== Data to examine ==

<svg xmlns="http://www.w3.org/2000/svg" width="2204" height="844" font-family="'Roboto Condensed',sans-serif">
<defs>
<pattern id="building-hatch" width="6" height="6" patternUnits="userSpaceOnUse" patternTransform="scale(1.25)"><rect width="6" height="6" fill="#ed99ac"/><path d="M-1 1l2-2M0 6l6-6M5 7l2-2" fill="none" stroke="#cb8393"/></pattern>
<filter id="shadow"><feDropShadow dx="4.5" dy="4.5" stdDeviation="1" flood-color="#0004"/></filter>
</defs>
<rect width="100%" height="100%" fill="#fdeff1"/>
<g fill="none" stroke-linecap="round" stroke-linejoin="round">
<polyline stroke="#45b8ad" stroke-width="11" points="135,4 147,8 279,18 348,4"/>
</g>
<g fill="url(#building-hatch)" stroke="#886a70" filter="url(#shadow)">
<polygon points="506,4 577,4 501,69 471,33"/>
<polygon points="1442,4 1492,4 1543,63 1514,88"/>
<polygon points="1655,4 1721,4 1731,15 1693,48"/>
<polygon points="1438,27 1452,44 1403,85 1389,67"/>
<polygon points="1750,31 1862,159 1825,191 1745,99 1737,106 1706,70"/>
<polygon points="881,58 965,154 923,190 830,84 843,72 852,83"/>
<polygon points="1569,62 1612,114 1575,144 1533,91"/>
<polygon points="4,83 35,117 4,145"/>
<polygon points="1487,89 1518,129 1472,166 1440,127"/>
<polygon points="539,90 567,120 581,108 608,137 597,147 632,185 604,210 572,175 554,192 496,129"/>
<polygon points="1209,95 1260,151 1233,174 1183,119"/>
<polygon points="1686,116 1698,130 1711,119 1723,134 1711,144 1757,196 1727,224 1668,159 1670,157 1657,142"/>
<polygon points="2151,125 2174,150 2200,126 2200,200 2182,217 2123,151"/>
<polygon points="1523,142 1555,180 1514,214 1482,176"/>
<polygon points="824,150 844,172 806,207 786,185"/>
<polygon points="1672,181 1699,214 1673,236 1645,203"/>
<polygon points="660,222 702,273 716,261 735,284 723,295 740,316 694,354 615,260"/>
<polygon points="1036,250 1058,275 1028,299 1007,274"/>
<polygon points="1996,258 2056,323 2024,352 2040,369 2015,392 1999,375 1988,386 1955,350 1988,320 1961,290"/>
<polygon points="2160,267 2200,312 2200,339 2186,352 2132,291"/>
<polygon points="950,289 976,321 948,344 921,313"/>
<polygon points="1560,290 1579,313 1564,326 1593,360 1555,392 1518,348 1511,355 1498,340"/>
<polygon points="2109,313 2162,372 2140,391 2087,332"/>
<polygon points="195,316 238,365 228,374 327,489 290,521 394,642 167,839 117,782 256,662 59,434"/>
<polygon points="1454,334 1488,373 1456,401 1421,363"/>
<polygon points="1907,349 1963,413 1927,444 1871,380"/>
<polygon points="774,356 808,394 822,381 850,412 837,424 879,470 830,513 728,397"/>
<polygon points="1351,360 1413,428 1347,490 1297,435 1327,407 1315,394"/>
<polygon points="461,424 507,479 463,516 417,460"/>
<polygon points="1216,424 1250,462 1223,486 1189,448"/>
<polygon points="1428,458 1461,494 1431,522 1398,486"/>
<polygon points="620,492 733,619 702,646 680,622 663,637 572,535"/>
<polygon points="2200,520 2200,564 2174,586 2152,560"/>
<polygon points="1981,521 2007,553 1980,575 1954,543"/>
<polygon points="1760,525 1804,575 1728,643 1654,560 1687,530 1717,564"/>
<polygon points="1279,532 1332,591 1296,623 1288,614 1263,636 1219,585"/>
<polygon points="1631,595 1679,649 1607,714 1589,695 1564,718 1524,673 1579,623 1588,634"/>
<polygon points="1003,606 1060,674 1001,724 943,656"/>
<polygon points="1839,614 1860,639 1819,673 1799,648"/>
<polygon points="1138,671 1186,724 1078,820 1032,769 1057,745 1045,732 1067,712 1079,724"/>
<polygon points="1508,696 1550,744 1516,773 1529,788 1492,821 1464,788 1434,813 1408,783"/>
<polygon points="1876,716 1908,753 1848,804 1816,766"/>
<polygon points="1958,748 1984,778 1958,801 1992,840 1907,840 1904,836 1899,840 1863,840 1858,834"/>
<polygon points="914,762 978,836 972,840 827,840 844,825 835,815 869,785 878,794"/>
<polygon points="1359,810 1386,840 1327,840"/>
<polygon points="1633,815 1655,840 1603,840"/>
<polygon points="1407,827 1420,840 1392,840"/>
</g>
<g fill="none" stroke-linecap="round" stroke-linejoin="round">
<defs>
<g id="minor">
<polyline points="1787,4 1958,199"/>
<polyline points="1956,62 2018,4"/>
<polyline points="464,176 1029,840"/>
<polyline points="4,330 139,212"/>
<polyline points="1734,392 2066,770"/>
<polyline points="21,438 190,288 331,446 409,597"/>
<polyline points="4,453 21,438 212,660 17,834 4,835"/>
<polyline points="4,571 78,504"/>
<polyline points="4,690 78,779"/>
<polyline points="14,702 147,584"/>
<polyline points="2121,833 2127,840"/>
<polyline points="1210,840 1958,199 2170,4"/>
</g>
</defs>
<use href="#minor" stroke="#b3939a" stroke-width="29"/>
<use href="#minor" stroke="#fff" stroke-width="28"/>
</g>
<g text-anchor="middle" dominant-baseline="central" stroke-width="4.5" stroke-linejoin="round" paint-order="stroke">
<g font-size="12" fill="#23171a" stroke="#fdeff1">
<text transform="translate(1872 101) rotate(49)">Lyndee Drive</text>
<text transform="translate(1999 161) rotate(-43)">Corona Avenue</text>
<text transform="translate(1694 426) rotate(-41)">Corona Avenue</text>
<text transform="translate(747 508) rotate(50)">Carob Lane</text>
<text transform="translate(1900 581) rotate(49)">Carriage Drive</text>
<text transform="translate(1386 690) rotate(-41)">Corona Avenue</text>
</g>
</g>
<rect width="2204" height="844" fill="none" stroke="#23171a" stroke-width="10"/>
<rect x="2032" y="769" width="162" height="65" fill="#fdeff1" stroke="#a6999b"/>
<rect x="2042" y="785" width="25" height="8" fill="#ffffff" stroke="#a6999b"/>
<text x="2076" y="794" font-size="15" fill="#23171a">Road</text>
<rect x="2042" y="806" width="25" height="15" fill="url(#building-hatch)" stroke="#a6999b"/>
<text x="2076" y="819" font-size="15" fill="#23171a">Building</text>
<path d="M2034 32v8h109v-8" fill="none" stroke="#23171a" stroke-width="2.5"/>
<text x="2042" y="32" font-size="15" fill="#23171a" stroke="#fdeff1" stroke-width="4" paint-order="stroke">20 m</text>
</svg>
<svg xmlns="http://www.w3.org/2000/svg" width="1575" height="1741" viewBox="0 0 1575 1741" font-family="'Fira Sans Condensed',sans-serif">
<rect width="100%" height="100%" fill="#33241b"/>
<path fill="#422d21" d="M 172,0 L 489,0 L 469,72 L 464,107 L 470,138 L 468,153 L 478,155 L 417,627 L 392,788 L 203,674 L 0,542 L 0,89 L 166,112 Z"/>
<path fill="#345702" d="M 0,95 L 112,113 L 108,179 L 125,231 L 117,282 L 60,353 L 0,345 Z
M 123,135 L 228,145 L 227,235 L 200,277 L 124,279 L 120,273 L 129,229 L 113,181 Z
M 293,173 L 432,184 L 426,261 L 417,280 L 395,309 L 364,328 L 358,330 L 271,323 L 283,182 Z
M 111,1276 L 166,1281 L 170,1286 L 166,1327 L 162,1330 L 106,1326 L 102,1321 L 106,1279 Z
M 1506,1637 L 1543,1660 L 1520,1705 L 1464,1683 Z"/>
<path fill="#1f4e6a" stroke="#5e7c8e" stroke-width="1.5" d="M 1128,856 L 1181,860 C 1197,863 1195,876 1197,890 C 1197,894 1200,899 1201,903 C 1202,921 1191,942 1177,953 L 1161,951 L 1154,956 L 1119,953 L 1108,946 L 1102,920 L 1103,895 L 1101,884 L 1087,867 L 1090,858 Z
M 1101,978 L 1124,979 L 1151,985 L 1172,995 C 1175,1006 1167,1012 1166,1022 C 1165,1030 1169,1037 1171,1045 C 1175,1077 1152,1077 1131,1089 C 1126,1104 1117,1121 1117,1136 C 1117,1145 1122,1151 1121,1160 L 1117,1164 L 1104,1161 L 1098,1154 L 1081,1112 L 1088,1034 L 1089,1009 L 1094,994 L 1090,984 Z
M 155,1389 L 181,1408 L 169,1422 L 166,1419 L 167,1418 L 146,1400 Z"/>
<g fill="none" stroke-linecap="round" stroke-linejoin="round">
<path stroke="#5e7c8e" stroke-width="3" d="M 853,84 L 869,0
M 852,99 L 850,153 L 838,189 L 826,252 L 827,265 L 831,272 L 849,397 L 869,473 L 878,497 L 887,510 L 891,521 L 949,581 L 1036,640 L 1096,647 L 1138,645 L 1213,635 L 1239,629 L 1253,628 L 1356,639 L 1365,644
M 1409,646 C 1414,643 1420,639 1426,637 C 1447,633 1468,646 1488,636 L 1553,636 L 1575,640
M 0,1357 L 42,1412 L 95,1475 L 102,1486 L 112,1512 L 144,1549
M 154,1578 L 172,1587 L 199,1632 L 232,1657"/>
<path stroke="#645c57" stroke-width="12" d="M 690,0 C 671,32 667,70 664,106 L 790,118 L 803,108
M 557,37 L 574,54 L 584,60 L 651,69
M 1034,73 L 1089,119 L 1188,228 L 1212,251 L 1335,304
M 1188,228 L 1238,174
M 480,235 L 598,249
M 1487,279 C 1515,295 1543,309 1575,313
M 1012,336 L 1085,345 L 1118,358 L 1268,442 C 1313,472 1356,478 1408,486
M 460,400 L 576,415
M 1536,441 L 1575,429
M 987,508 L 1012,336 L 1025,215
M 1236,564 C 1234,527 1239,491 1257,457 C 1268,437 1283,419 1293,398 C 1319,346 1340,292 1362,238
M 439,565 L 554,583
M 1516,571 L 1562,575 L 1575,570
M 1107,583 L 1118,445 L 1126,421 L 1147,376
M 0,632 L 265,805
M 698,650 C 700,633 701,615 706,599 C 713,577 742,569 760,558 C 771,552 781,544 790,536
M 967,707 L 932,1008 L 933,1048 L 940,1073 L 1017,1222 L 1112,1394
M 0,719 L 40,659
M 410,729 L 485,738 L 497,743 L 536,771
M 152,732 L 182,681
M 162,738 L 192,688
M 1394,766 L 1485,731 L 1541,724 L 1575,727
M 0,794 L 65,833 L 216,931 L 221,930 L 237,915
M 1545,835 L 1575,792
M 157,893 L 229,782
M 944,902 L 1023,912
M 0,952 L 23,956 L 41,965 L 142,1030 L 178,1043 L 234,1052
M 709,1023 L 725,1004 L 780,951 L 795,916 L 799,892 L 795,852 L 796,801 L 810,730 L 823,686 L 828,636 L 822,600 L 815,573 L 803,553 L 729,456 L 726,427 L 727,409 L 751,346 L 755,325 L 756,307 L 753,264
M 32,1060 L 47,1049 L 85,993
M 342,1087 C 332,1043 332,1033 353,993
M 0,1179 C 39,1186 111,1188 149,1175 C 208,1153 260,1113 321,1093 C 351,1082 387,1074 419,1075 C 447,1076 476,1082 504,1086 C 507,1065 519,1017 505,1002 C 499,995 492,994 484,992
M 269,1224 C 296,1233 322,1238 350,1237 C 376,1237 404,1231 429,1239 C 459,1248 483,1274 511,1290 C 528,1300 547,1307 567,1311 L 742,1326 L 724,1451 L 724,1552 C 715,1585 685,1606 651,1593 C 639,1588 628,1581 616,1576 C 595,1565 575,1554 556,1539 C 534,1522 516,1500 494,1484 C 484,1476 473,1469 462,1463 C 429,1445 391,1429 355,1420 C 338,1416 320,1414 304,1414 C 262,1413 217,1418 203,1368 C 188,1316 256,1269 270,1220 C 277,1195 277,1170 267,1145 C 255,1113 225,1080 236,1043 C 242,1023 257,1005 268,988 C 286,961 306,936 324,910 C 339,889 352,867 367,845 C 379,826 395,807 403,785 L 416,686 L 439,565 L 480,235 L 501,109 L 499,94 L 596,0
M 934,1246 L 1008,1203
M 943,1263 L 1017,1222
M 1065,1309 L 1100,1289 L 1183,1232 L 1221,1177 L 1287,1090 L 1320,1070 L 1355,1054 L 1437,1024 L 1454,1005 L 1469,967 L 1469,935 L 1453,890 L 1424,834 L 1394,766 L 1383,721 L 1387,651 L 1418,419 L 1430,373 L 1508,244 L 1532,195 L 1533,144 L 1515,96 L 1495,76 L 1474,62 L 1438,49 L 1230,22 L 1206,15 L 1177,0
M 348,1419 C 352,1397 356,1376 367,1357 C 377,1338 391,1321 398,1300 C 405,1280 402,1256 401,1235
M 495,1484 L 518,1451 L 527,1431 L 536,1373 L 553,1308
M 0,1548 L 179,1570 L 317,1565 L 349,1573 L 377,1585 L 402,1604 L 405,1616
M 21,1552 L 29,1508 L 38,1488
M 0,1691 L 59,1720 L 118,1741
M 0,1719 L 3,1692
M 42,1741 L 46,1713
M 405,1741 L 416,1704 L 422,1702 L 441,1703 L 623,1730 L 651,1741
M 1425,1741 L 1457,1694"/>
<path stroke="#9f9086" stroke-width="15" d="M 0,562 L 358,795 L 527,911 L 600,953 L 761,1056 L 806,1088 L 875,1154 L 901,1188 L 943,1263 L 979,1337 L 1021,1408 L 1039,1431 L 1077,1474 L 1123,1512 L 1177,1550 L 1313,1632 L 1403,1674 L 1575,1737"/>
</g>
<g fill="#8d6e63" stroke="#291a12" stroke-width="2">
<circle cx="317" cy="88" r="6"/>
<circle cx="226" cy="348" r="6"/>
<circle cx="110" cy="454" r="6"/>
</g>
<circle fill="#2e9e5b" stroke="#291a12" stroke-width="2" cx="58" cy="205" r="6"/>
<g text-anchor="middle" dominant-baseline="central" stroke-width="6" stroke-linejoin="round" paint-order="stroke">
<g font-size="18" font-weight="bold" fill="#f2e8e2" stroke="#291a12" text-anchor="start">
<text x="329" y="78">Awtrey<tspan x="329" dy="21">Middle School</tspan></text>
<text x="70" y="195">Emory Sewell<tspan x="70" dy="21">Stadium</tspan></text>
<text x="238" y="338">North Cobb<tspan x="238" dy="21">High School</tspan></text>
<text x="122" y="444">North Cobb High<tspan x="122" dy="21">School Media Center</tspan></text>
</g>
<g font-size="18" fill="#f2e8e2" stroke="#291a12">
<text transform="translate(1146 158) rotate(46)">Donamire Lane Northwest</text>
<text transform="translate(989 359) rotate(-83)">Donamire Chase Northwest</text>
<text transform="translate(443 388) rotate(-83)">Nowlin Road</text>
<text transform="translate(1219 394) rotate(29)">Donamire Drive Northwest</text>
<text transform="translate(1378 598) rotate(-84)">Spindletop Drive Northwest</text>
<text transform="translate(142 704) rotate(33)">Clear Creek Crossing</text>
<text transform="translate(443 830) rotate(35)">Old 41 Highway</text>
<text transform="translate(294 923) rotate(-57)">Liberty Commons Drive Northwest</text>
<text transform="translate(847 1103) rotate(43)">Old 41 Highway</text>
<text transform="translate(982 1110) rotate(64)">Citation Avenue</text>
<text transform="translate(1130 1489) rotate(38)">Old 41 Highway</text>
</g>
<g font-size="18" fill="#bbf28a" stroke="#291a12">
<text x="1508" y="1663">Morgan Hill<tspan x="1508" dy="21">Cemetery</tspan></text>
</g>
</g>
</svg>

===

_Requirement_
For the material above, reproduce exactly the lines from the line with "853,84 L 869,0" to the line with "M 162,738 L 192,688", inclusive, and exclude all others.

_Reply to the task_
<path stroke="#5e7c8e" stroke-width="3" d="M 853,84 L 869,0
M 852,99 L 850,153 L 838,189 L 826,252 L 827,265 L 831,272 L 849,397 L 869,473 L 878,497 L 887,510 L 891,521 L 949,581 L 1036,640 L 1096,647 L 1138,645 L 1213,635 L 1239,629 L 1253,628 L 1356,639 L 1365,644
M 1409,646 C 1414,643 1420,639 1426,637 C 1447,633 1468,646 1488,636 L 1553,636 L 1575,640
M 0,1357 L 42,1412 L 95,1475 L 102,1486 L 112,1512 L 144,1549
M 154,1578 L 172,1587 L 199,1632 L 232,1657"/>
<path stroke="#645c57" stroke-width="12" d="M 690,0 C 671,32 667,70 664,106 L 790,118 L 803,108
M 557,37 L 574,54 L 584,60 L 651,69
M 1034,73 L 1089,119 L 1188,228 L 1212,251 L 1335,304
M 1188,228 L 1238,174
M 480,235 L 598,249
M 1487,279 C 1515,295 1543,309 1575,313
M 1012,336 L 1085,345 L 1118,358 L 1268,442 C 1313,472 1356,478 1408,486
M 460,400 L 576,415
M 1536,441 L 1575,429
M 987,508 L 1012,336 L 1025,215
M 1236,564 C 1234,527 1239,491 1257,457 C 1268,437 1283,419 1293,398 C 1319,346 1340,292 1362,238
M 439,565 L 554,583
M 1516,571 L 1562,575 L 1575,570
M 1107,583 L 1118,445 L 1126,421 L 1147,376
M 0,632 L 265,805
M 698,650 C 700,633 701,615 706,599 C 713,577 742,569 760,558 C 771,552 781,544 790,536
M 967,707 L 932,1008 L 933,1048 L 940,1073 L 1017,1222 L 1112,1394
M 0,719 L 40,659
M 410,729 L 485,738 L 497,743 L 536,771
M 152,732 L 182,681
M 162,738 L 192,688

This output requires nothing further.